Un film deKarin Berger. Ces détails de « vie » au camp d’extermination de Bergen-Belsen, elle a pu les confier à la fin de son existence à Karin Berger, rencontrée en 1986. L’universitaire, devenue son amie au cours de presque trente années d’entretiens, lui a consacré deux livres et un film sur sa mémoire d’Auschwitz. Elle a recueilli en 2005 ses souvenirs de Bergen-Belsen et en a réalisé un second film. Projeté le temps de l’exposition, Unter den Brettern hellgrünes Gras (L'herbe verte repousse toujours) éclaire mieux que des mots la survivance d’un enfant et de sa mère dont la seule chance était d’aimer la vie et l’humanité, et de savoir survivre au dénuement le plus complet. Resurgit le souvenir du seul arbre qui, au printemps, apporta ses feuilles et sa sève pour nourriture à la jeune Rom, permettant ainsi de la sauver.

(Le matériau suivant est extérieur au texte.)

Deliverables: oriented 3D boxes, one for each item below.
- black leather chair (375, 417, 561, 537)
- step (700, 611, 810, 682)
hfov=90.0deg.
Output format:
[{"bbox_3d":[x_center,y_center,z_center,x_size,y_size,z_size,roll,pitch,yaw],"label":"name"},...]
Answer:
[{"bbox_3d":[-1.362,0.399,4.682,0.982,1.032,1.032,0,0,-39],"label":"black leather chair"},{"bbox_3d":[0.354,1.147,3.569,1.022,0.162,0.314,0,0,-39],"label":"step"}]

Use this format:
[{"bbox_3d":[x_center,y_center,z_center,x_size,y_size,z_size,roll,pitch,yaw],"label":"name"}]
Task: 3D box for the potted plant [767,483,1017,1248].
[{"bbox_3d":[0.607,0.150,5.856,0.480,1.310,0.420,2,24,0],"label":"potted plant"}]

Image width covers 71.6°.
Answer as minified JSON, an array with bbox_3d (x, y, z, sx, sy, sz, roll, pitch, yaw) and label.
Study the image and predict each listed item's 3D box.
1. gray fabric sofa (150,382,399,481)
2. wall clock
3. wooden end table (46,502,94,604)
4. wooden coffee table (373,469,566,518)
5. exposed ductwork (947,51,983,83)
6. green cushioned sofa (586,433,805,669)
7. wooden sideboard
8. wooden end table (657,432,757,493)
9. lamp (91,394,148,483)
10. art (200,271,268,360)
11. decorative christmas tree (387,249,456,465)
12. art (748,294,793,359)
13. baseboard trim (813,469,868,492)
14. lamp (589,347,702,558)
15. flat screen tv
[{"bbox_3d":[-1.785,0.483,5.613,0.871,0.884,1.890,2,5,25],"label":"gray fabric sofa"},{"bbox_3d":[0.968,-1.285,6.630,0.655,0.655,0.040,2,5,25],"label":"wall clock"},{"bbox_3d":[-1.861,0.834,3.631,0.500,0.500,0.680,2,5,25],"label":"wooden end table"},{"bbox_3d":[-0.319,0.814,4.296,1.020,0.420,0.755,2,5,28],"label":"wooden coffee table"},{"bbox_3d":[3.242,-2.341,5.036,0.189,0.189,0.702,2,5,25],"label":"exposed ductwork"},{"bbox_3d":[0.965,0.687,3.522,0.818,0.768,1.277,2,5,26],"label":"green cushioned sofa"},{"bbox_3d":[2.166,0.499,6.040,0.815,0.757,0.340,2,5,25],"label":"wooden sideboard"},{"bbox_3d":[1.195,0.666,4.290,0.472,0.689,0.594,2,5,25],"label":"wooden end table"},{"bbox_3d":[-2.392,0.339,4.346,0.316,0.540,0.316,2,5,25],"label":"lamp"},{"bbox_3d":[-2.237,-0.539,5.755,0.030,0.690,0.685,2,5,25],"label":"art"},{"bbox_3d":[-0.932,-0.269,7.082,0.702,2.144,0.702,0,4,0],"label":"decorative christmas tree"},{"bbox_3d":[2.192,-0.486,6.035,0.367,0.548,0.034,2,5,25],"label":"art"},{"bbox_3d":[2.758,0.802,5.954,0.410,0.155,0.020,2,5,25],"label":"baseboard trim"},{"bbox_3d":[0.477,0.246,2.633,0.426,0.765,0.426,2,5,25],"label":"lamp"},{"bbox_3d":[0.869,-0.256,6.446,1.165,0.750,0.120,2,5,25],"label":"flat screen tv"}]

Ce n'est que sur le tard, en 1988, que Ceija Stocka commence à peindre, défendant une culture tant méconnue du reste du monde. Ses tableaux colorés content les jours heureux, la vénération pour la madone, éblouit de ses jaunes l'attention de son peuple pour la fleur de tournesol. De ses yeux pétillants de vie, de son doux sourire, de ses belles anecdotes, elle nous fait entrer d’emblée dans un monde qui entremêle contes et une solidarité bien réelle.

 

Ceija Stojka, une artiste rom dans le siècle, exposition organisée à la maison rouge, 10 boulevard de la Bastille à Paris (12e) du 23 février au 20 mai 2018.